The study of the rotational motion of the body is given as the angular form of kinematics. The angular entities like displacement, velocity, and acceleration are related to the linear kinematics by a radial value. Further, using this radial theorem, we can observe the relatable kinematic equations in angular form.

Formulae:

The final angular velocity of the body in rotational motion,${\omega }_f={\omega }_0+\alpha \text{t}$ (i)

Where,${\omega }_0$is the initial angular velocity of the body,$\alpha$is the angular acceleration of the body,$t$is the time of motion.

The angular displacement of a body in rotational motion analogy to 2^nd law of kinematic equations, $\theta ={\omega }_{0}t+\frac{1}{2}\alpha t^2$ (ii)

Where,data-custom-editor="chemistry" ${\omega }_0$ is the initial angular velocity of the body, $\alpha$is the angular acceleration of the body, $t$is the time of motion.

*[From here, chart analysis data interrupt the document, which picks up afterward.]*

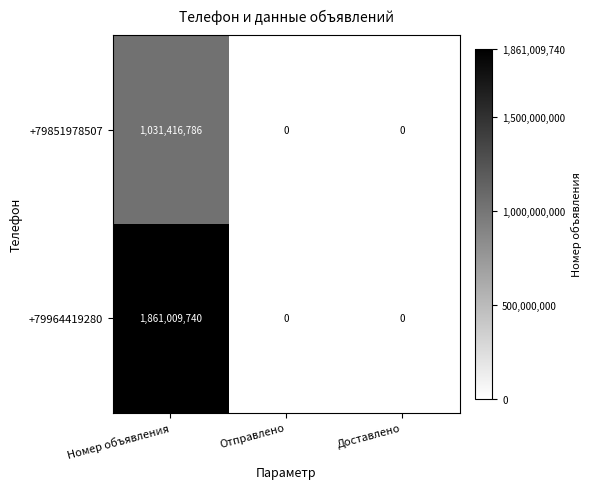

How many +79964419280 values are between 0 and 1861009740?

3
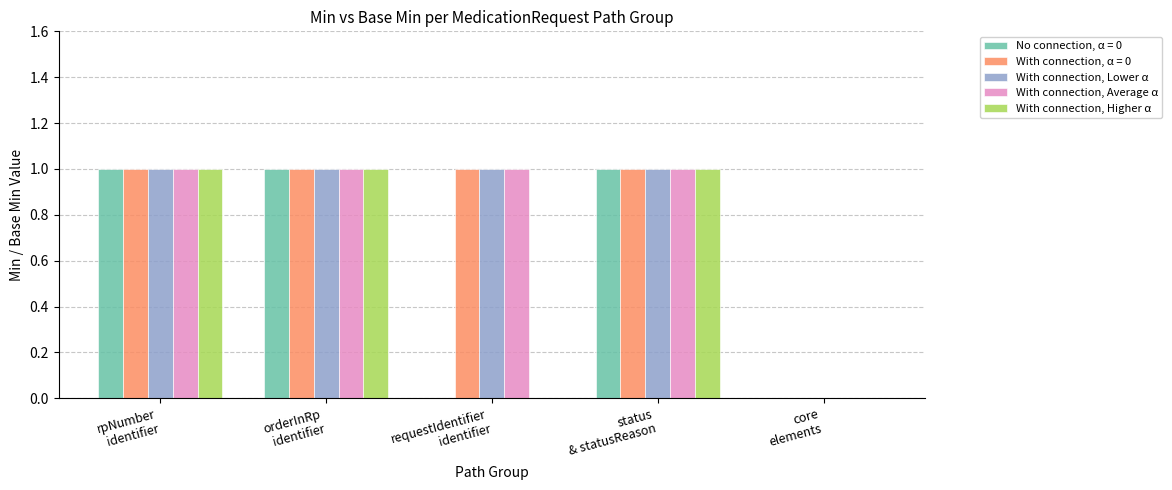

How many categories are shown in the chart?

5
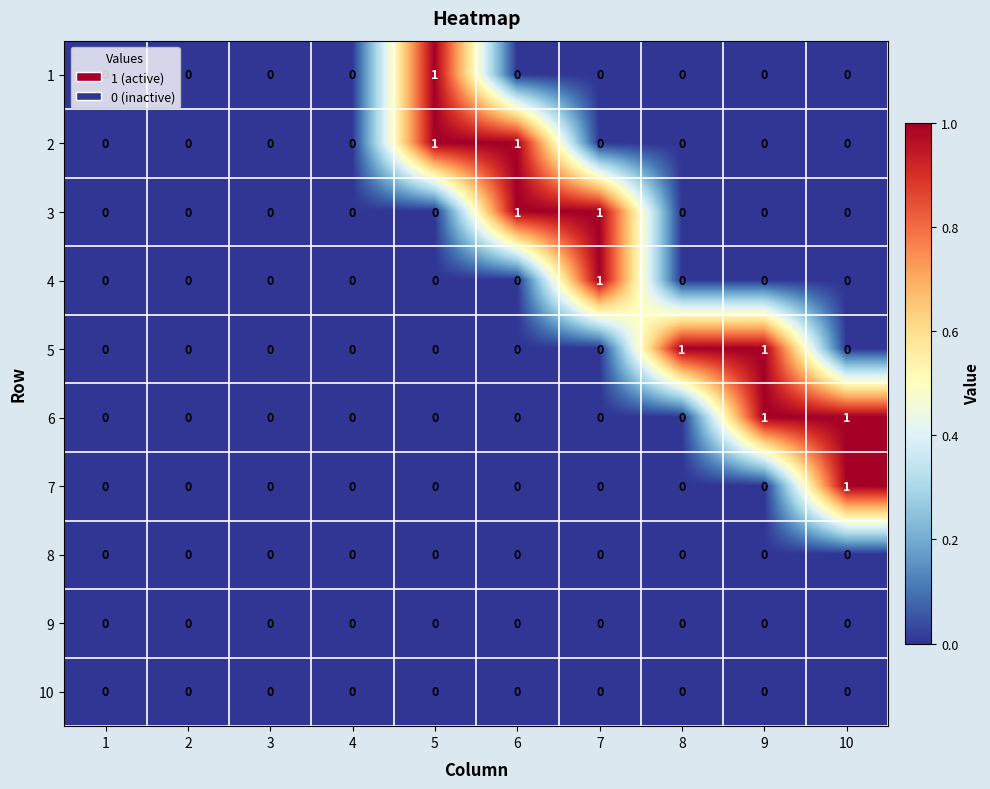

The value of 7 at 5 is 0. True or false?

True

The angular acceleration of the wheel can be given using the given data in equation (i) as follows:

$\begin{array}{c}\alpha =\frac{({\omega }_f-{\omega }_0)}{t}\\ =\frac{(5\text{rad/s}-0\text{rad/s})}{2.0\text{s}}\\ =2.5\text{\hspace{0.17em}rad}/{\text{s}}^2\end{array}$

So, the initial angular displacement of the body using equation (ii) as follows:

$\begin{array}{c}{\theta }_1=\left(0\text{rad/s}\right)\left(20\text{\hspace{0.17em}s}\right)+\frac{1}{2}\left(2.5{\text{rad/s}}^2\right){\left(20\text{s}\right)}^2\\ =500\text{\hspace{0.17em}rad}\end{array}$

The angular velocity for the time can be given using equation (i) as follows:

$\begin{array}{c}\omega =\alpha t\\ =\left(2.5{\text{rad/s}}^2\right)\left(20\text{\hspace{0.17em}s}\right)\\ =50\text{\hspace{0.17em}rad/s}\end{array}$

The sweep angle nor the angular displacement within the time interval $t=20\text{\hspace{0.17em}s}$to$t=40\text{s}$ which consists of constant angular velocity, i.e., no angular acceleration can be given using equation (ii) as follows:

$\begin{array}{c}{\theta }_2=\omega \text{t}\\ =\left(50\text{rad/s}\right)\left(20\text{\hspace{0.17em}s}\right)\\ =1000\text{\hspace{0.17em}rad}\end{array}$

Thus, the total angular displacement or sweep angle made by the body can be given as:

$\begin{array}{c}\theta ={\theta }_1+{\theta }_2\\ =500\text{\hspace{0.17em}rad}+1000\text{\hspace{0.17em}rad}\\ =1500\text{\hspace{0.17em}rad}\\ =1.5\times {10}^3\text{\hspace{0.17em}rad}\end{array}$

Therefore, the angle through which the wheel rotates in the interval $t=0\text{\hspace{0.17em}s}$to $t=40\text{\hspace{0.17em}s}$is$1.5\times {10}^3\text{\hspace{0.17em}rad}$.